- _DIRECTIVE_
Using the entries below, write out the line with "Second groups to", the line with "Follow Doug Bender", and every line in between, exactly as each is written.

■ ■ ■ ■ ■ ■ ■

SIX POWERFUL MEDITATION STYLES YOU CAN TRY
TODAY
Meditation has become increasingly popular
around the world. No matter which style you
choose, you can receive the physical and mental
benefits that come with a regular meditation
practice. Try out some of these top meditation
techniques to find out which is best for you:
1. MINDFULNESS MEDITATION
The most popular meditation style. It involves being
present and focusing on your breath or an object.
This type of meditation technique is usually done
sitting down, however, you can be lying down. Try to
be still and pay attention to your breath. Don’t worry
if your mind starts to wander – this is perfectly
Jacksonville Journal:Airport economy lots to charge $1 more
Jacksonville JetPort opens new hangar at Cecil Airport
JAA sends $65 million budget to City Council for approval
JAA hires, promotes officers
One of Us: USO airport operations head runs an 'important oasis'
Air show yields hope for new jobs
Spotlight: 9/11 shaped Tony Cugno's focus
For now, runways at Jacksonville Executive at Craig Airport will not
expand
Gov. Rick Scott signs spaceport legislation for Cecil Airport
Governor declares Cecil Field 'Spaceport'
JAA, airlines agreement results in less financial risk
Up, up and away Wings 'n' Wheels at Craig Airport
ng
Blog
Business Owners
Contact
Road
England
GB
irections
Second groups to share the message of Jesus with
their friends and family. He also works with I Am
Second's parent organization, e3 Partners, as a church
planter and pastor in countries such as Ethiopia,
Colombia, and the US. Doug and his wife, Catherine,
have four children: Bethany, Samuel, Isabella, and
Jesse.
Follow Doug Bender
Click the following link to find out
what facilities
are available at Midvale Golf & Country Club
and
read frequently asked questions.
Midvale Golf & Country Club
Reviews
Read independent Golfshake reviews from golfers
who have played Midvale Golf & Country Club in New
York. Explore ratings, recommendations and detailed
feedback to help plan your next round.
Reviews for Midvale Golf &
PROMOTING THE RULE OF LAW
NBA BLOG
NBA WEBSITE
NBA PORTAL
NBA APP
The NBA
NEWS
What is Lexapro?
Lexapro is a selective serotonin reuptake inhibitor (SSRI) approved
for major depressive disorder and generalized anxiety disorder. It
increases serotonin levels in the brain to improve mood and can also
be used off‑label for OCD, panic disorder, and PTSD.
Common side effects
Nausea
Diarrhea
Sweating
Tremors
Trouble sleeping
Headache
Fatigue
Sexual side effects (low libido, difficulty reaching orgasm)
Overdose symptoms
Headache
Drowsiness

■ ■ ■ ■ ■ ■ ■

- _SOLUTION_
Second groups to share the message of Jesus with
their friends and family. He also works with I Am
Second's parent organization, e3 Partners, as a church
planter and pastor in countries such as Ethiopia,
Colombia, and the US. Doug and his wife, Catherine,
have four children: Bethany, Samuel, Isabella, and
Jesse.
Follow Doug Bender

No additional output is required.